Nos réflexions - Les lieux de vie partagés et l’autodétermination
06/09/2023
Nos Réflexions
Tout lieu de vie habité est en constante transformation par l'investissement continu de ses habitants ou par l’apport des nouveaux arrivants qui vont y résider. Davantage qu’un lieu de soins, un lieu de vie permet en effet au nouvel habitant, même s’il souffre de troubles cognitifs, de s’approprier le lieu par l’expression de sa singularité et de ses compétences. C’est ce qu’on appelle l’autodétermination : elle nécessite une bonne gestion des risques et une constante mise en question encadrée de la vie communautaire.

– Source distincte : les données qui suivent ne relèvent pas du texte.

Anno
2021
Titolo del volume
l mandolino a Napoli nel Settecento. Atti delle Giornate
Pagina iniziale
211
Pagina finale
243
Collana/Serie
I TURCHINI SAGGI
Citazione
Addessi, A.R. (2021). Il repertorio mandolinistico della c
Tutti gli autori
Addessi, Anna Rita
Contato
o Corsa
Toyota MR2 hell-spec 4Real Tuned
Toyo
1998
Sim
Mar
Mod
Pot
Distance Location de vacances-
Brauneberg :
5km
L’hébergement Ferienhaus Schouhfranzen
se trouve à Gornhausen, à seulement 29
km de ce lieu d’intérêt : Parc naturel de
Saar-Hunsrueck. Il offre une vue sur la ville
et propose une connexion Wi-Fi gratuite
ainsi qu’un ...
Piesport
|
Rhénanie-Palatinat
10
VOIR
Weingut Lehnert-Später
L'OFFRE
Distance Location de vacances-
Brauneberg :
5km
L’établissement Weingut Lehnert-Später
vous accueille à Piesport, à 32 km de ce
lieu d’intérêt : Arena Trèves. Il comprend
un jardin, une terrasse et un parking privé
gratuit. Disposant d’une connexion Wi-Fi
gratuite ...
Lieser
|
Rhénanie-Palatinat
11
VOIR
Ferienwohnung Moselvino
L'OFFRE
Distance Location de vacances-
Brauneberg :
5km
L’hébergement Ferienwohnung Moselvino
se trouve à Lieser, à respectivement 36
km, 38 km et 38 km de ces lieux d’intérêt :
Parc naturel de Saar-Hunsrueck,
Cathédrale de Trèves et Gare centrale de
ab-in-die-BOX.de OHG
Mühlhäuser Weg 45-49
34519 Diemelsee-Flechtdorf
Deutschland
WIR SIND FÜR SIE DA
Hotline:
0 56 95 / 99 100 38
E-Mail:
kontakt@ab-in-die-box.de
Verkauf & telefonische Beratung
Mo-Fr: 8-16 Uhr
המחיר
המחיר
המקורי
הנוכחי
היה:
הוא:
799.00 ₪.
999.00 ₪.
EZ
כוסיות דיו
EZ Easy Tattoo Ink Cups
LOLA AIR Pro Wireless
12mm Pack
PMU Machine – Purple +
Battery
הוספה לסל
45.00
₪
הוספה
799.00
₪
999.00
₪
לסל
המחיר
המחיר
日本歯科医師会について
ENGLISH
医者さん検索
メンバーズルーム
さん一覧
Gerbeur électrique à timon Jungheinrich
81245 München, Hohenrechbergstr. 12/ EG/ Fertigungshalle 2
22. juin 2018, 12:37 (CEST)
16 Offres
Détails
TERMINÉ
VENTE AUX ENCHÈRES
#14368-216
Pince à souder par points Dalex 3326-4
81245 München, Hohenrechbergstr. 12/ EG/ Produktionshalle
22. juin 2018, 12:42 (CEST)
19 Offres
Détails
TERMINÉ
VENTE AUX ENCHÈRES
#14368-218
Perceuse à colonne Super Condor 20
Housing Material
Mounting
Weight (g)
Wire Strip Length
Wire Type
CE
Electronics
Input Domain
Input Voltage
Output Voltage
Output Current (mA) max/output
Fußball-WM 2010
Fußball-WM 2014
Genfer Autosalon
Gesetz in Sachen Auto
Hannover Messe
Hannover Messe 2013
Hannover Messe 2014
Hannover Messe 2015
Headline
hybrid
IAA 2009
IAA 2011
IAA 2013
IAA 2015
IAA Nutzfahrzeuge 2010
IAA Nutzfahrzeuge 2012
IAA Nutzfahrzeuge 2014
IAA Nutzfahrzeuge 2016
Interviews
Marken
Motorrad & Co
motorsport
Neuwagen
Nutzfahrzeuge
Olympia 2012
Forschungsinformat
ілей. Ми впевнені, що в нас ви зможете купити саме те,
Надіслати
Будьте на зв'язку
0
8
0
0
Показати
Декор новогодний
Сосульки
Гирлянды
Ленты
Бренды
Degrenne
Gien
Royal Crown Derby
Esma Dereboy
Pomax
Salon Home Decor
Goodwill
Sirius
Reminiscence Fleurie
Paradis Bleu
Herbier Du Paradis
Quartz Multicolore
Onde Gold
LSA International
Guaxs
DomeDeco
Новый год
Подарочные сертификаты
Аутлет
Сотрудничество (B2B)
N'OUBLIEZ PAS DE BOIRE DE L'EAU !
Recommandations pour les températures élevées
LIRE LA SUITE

S’approprier un lieu de vie
Par autodétermination, on désigne la façon toute singulière d’habiter un lieu et donc de se l’approprier par un habitant, Et comment ce dernier va en faire un “chez-soi” pour se retrouver en accord avec lui-même. Ce lieu étant par ailleurs déjà habité avant même l’arrivée d’un nouvel occupant. Ces premiers habitants occupent le lieu avec leurs désirs, leurs compétences propres, leurs besoins, etc. Les soignants éventuels qui habiteraient, eux aussi, le lieu pourrait certes y intervenir avec leurs compétences et leurs expériences propres mais en aucun cas en déterminer la fonction. Si l’habitat devenait un lieu de soins, le nouvel habitant ne serait perçu qu’à travers ces pathologies et perdrait ainsi une part conséquente de son autonomie dans la façon dont il va occuper et s’approprier le lieu. Au même titre que les jeunes soignants en formation ou que d’autres habitants qui rendent des services spécifiques aux autres habitants, les habitants avec troubles cognitifs ont, eux aussi, des compétences à mettre en valeur ou à laisser s’exprimer s’ils le souhaitent. Ce qui leur permettra d’habiter pleinement le lieu. Ainsi, l’habitat est donc un lieu de vie avant d’être un lieu de soins où on privilégie la qualité de vie avant la qualité des soins.
Entre désirs et risques
L’autodétermination passe donc par l’attention accordée aux désirs de l’habitant (besoin<> désir), et l’expression libre de ces derniers. Elle nécessite de la part du personnel encadrant une bonne gestion des risques (risque de chute, risque de se perdre, etc.). Il s’agira de prendre le temps de la réflexion quant aux mesures (architecturales ou autres) qui peuvent prévenir les risques encourus, tout en maintenant au plus haut degré la faculté d’autodétermination de l’habitant. Par exemple, on mettra en place des conditions afin que l’, habitant n’ait pas envie de fuir ou au moins que sa fugue ne pose pas de problème. Inclure l’entourage et ses désirs Bien que les proches et familles des habitants ne soient pas habitants eux-mêmes, il importe de prendre en compte leurs désirs également. Ces désirs, ayant parfois tendance à s’imposer, nécessitent une gestion particulière. Dans certains cas, les proches peuvent être désignés comme responsables de l’habitant et être amenés à prendre les décisions le concernant. Il convient donc de proposer une écoute et un accueil des désirs des proches et des familles. Accueillir la dynamique du lieu En conclusion, rien ne devrait s’imposer à l’habitant : il s’agit plutôt d’aller à la rencontre de son désir pour lui permettre d’habiter le lieu. Bien entendu, on ne sait pas tout prévoir ni prévenir tous les problèmes : le lieu est dynamique, et vivant, c’est-à-dire qu’il se laisse modifier par les habitants. Le lieu s’adapte à chaque nouvel habitant qui a la possibilité de le transformer et donc de se l’approprier, dans le respect des autres habitants et avec les autres habitants. Pour aller plus loin : « Les multiples face du pouvoir d’agir à l’épreuve du vieillissement » de Jean-François Bicket et Valérie Hugentobler, in Gérontologie et société , n°157, vol 40/2018, pp. 11-23.